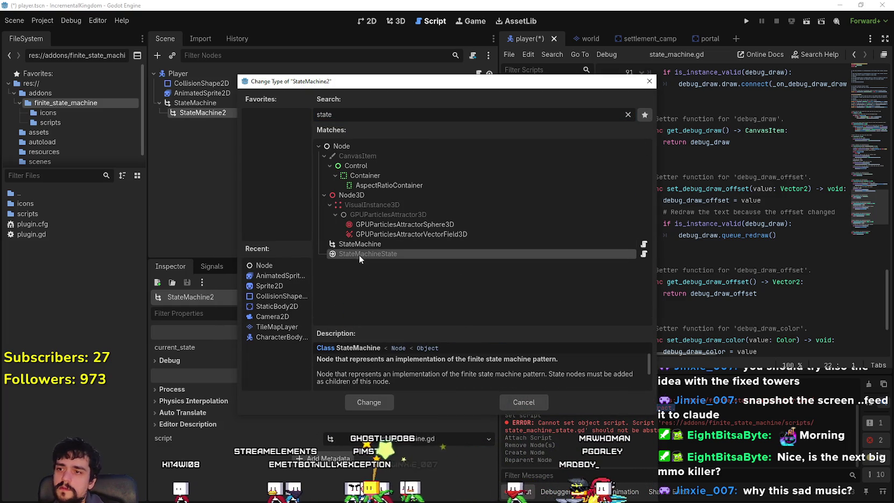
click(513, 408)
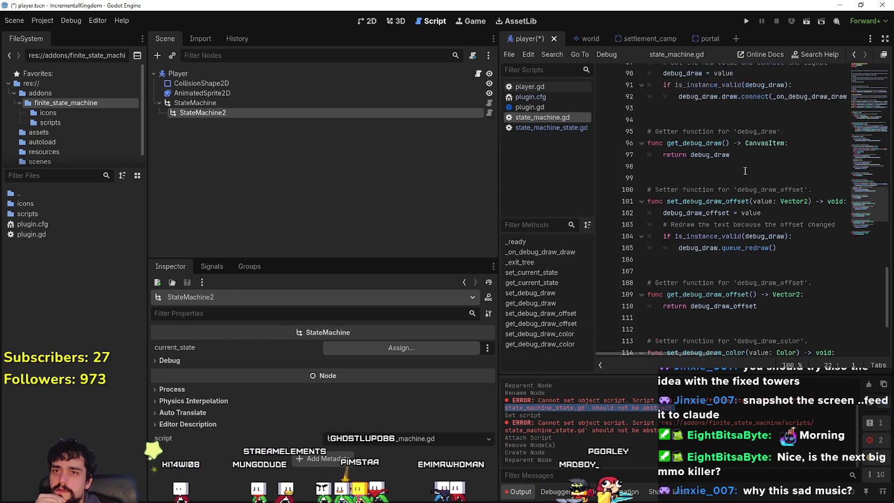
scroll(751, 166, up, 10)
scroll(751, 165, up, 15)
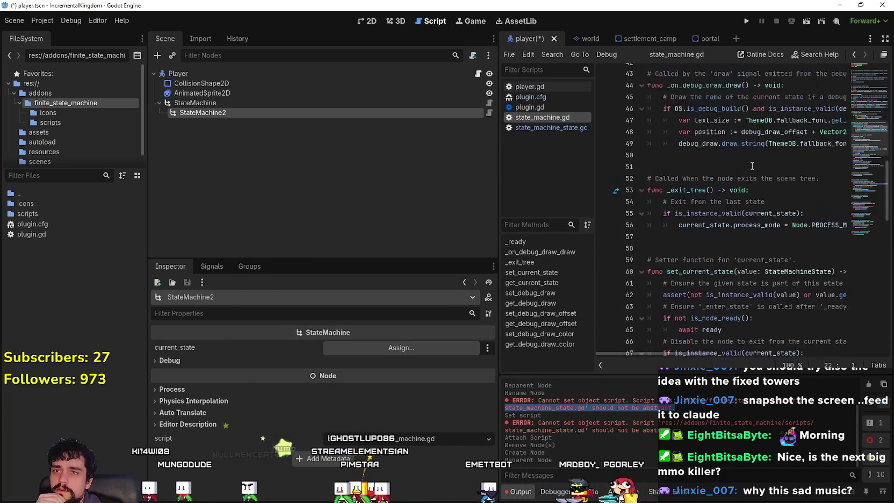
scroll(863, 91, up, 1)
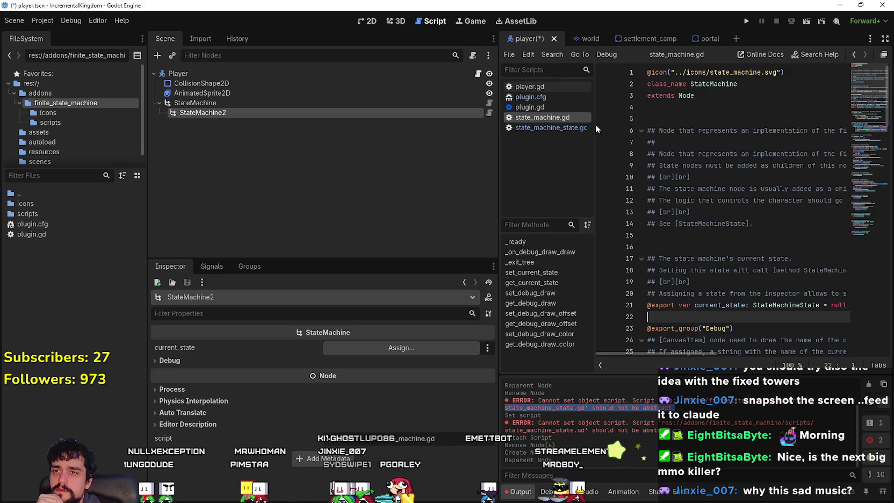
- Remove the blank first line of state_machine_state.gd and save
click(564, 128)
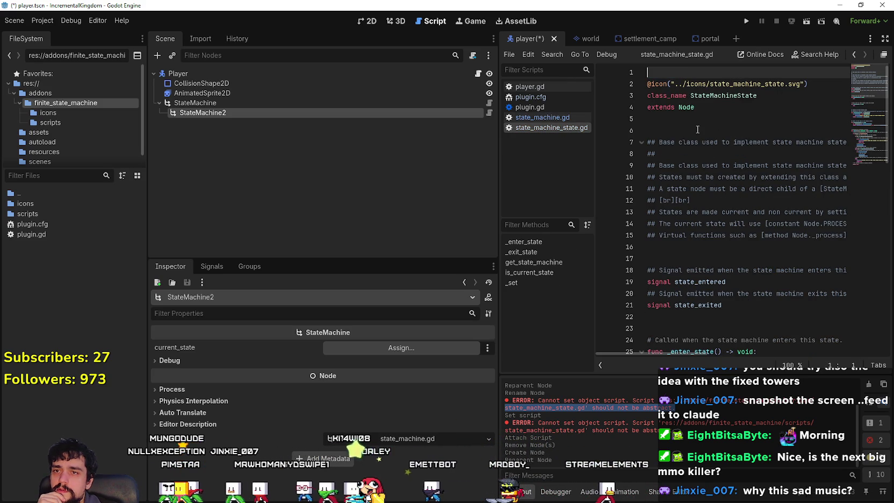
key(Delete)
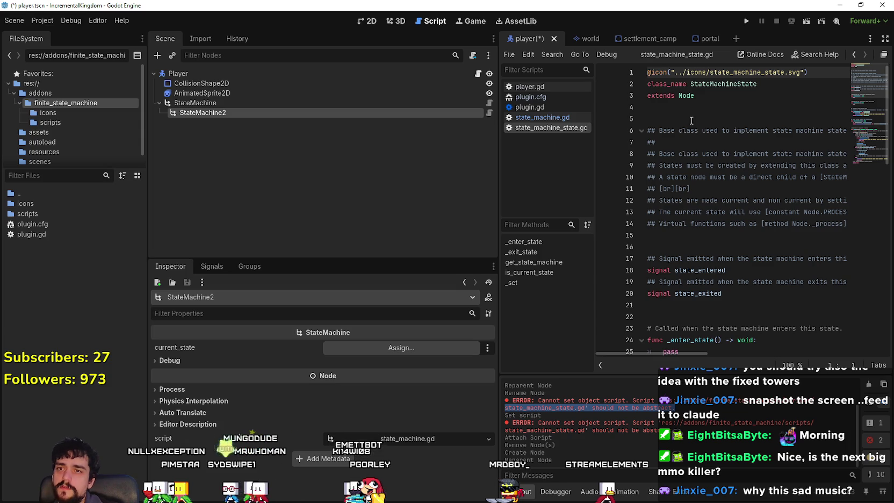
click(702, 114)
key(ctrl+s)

Work item: Gather every line from the listing above in which the word "click" appears.

Expected answer:
click(513, 408)
click(564, 128)
click(702, 114)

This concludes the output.